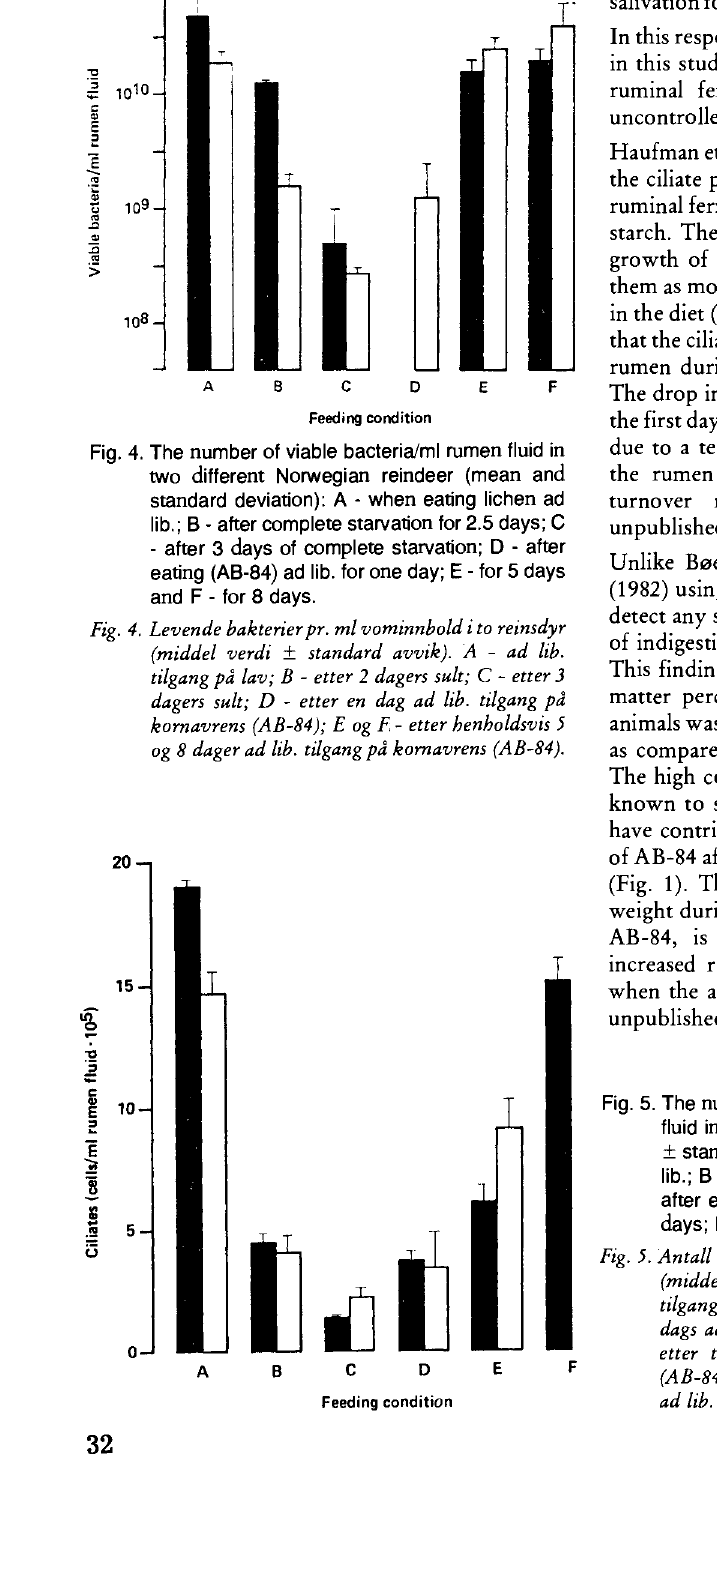
Fig. 5. The number of rumen ciliate protozoa/ml rumen fluid in two different Norwegian reindeer (mean ± standard deviation). A - when eating lichen ad lib.; B - after 3 days of complete starvation; C - after eating (AB-84) ad lib. for 1 day; D - for 2 days; E - for 5 days; and F - for 8 days. Fig. 5. Antall ciliater pr. ml vominnhold i to reinsdyr (middelverdi ± standard avvik). A - ved ad lib. tilgang på lav; B - etter 3 dagers sult; C - etter en dags ad lib. tilgang på kornavrens (AB-84); D - etter to dagers ad lib. tilgang på kornavrens (AB-84); E og F - etter henholdsvis 5 og 8 dager ad lib. tilgang på kornavrens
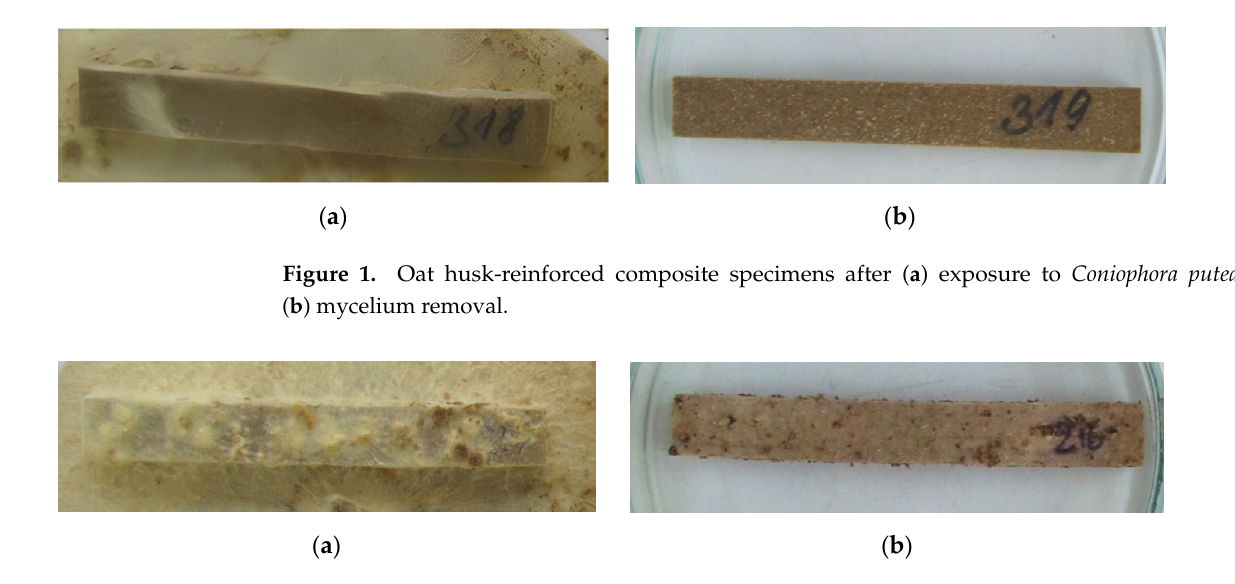
Figure 2. Millet husk-reinforced composite specimens after ( a ) exposure to Coniophora puteana ; ( b ) mycelium removal.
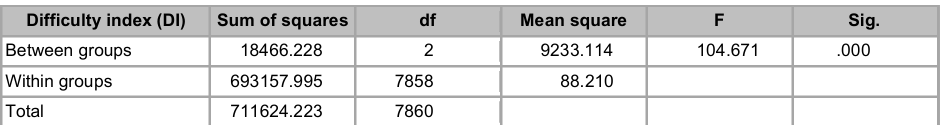
One-way analysis of variance (ANOVA)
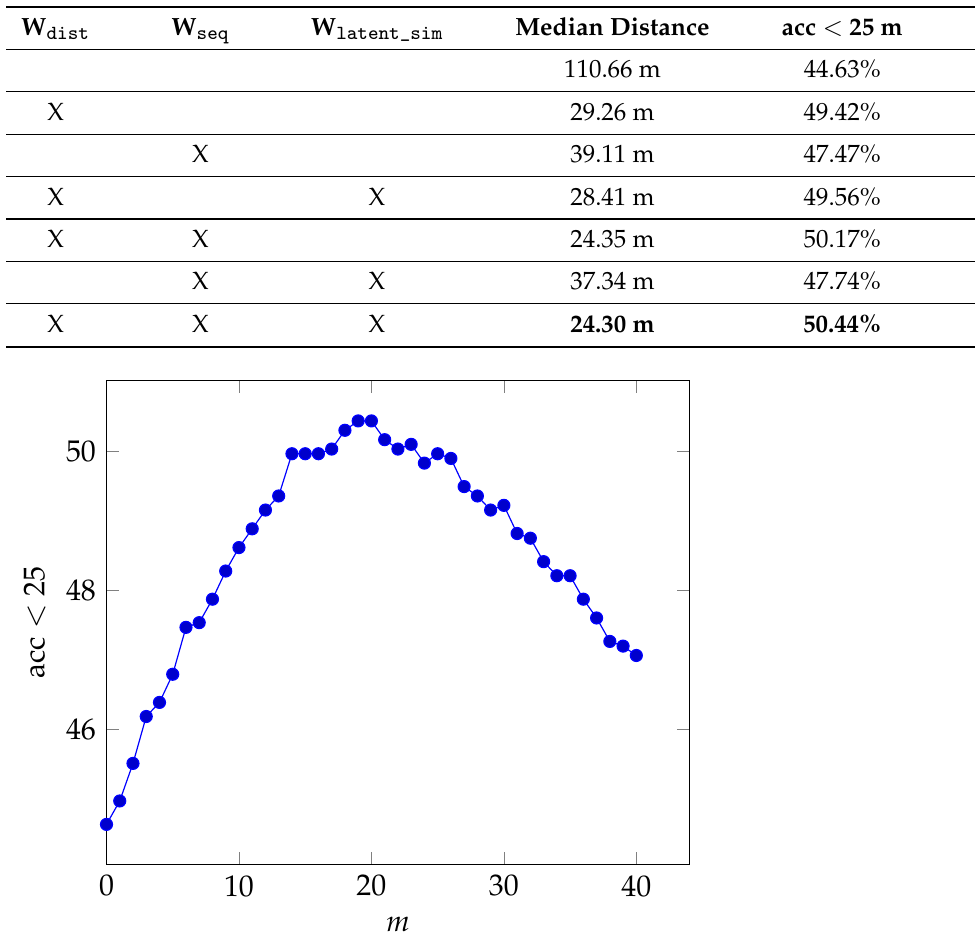
Table 4. Ablation study on the Mapiliary Adelaide test query. The best result per column is bolded.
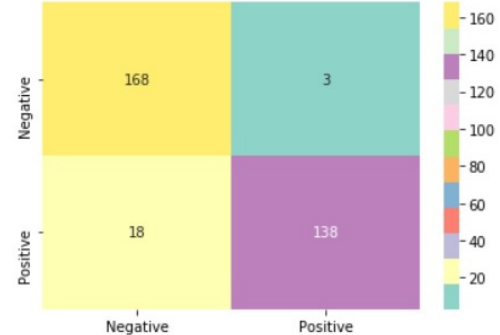
Figure 13. Confusion matrix for the CNN-based model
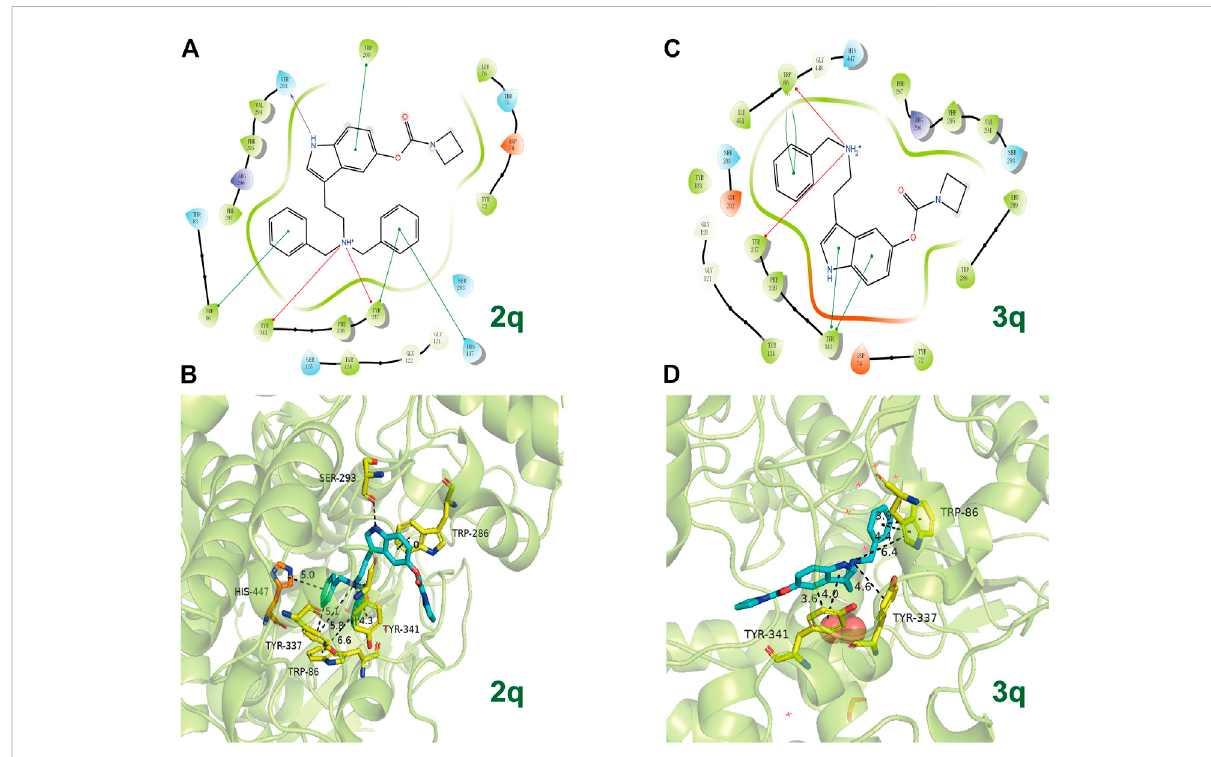
FIGURE 6 Thepossiblebindingmodeforthecompounds 2q and 3q intheAChE(PDBcode:4M0F)bindingsites. (A,C) The2Dimagesof 2q and 3q binding toAChEpredictedbySchrodingersoftware(Release2019-2,Schrodinger,LLC,NewYork,NY,2019).Thepurplearrowindicateshydrogenbond,the red arrow indicates π – cation interaction, and the green line indicates π – π stacking interaction. (B,D) The 3D images of 2q and 3q binding to AChE polishedbyPymol(http://www.pymol.org).ResiduesoftheCAS(His447)areshowninorange,andtheresiduesofPAS(Ser293,Trp286,Tyr337, Trp86, and Tyr341) are shown in yellow. The dashed lines indicate hydrogen bond interaction, π – π stacking interactions, or π cation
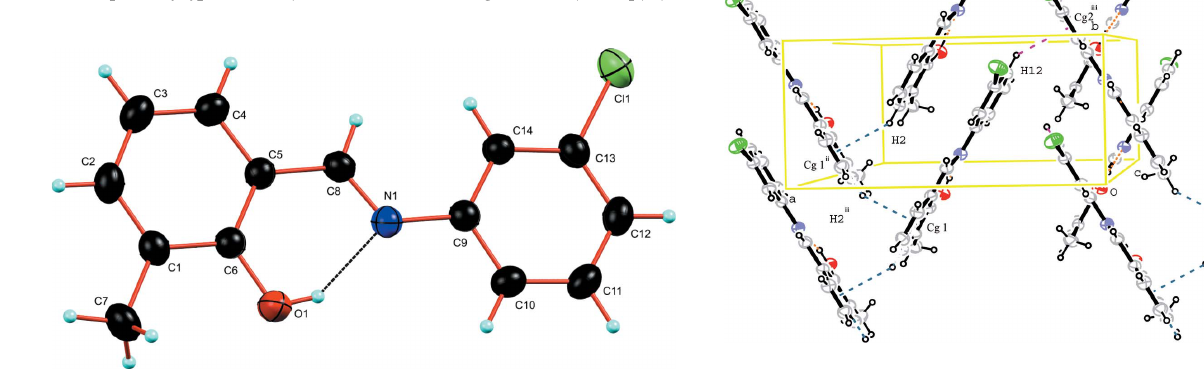
, y (cid:3) 1 , z ; (iii) (cid:3) x + 1 , y + 1 , z .. Cg 1 2 2 2 2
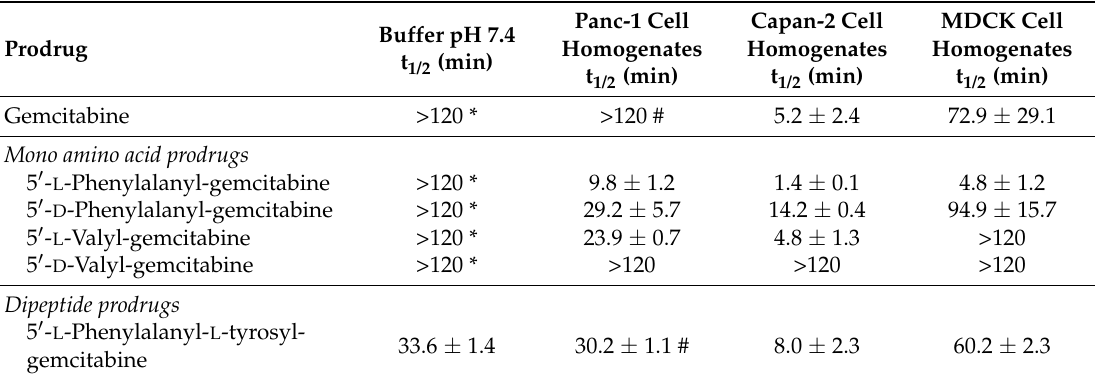
Table 1. Stability of gemcitabine prodrugs in pH 7.4 Buffer and pancreatic cancer cell homogenates. (Mean ± S.D., n = 3).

++++++

▶ WORK TO BE COMPLETED
Return every entry above exactly. Pictures stay out.

▶ SOLUTION TO THIS PROBLEM
Fig. 5. The number of rumen ciliate protozoa/ml rumen fluid in two different Norwegian reindeer (mean ± standard deviation). A - when eating lichen ad lib.; B - after 3 days of complete starvation; C - after eating (AB-84) ad lib. for 1 day; D - for 2 days; E - for 5 days; and F - for 8 days. Fig. 5. Antall ciliater pr. ml vominnhold i to reinsdyr (middelverdi ± standard avvik). A - ved ad lib. tilgang på lav; B - etter 3 dagers sult; C - etter en dags ad lib. tilgang på kornavrens (AB-84); D - etter to dagers ad lib. tilgang på kornavrens (AB-84); E og F - etter henholdsvis 5 og 8 dager ad lib. tilgang på kornavrens
Figure 2. Millet husk-reinforced composite specimens after ( a ) exposure to Coniophora puteana ; ( b ) mycelium removal.
One-way analysis of variance (ANOVA)
Table 4. Ablation study on the Mapiliary Adelaide test query. The best result per column is bolded.
Figure 13. Confusion matrix for the CNN-based model
FIGURE 6 Thepossiblebindingmodeforthecompounds 2q and 3q intheAChE(PDBcode:4M0F)bindingsites. (A,C) The2Dimagesof 2q and 3q binding toAChEpredictedbySchrodingersoftware(Release2019-2,Schrodinger,LLC,NewYork,NY,2019).Thepurplearrowindicateshydrogenbond,the red arrow indicates π – cation interaction, and the green line indicates π – π stacking interaction. (B,D) The 3D images of 2q and 3q binding to AChE polishedbyPymol(http://www.pymol.org).ResiduesoftheCAS(His447)areshowninorange,andtheresiduesofPAS(Ser293,Trp286,Tyr337, Trp86, and Tyr341) are shown in yellow. The dashed lines indicate hydrogen bond interaction, π – π stacking interactions, or π cation
, y (cid:3) 1 , z ; (iii) (cid:3) x + 1 , y + 1 , z .. Cg 1 2 2 2 2
Table 1. Stability of gemcitabine prodrugs in pH 7.4 Buffer and pancreatic cancer cell homogenates. (Mean ± S.D., n = 3).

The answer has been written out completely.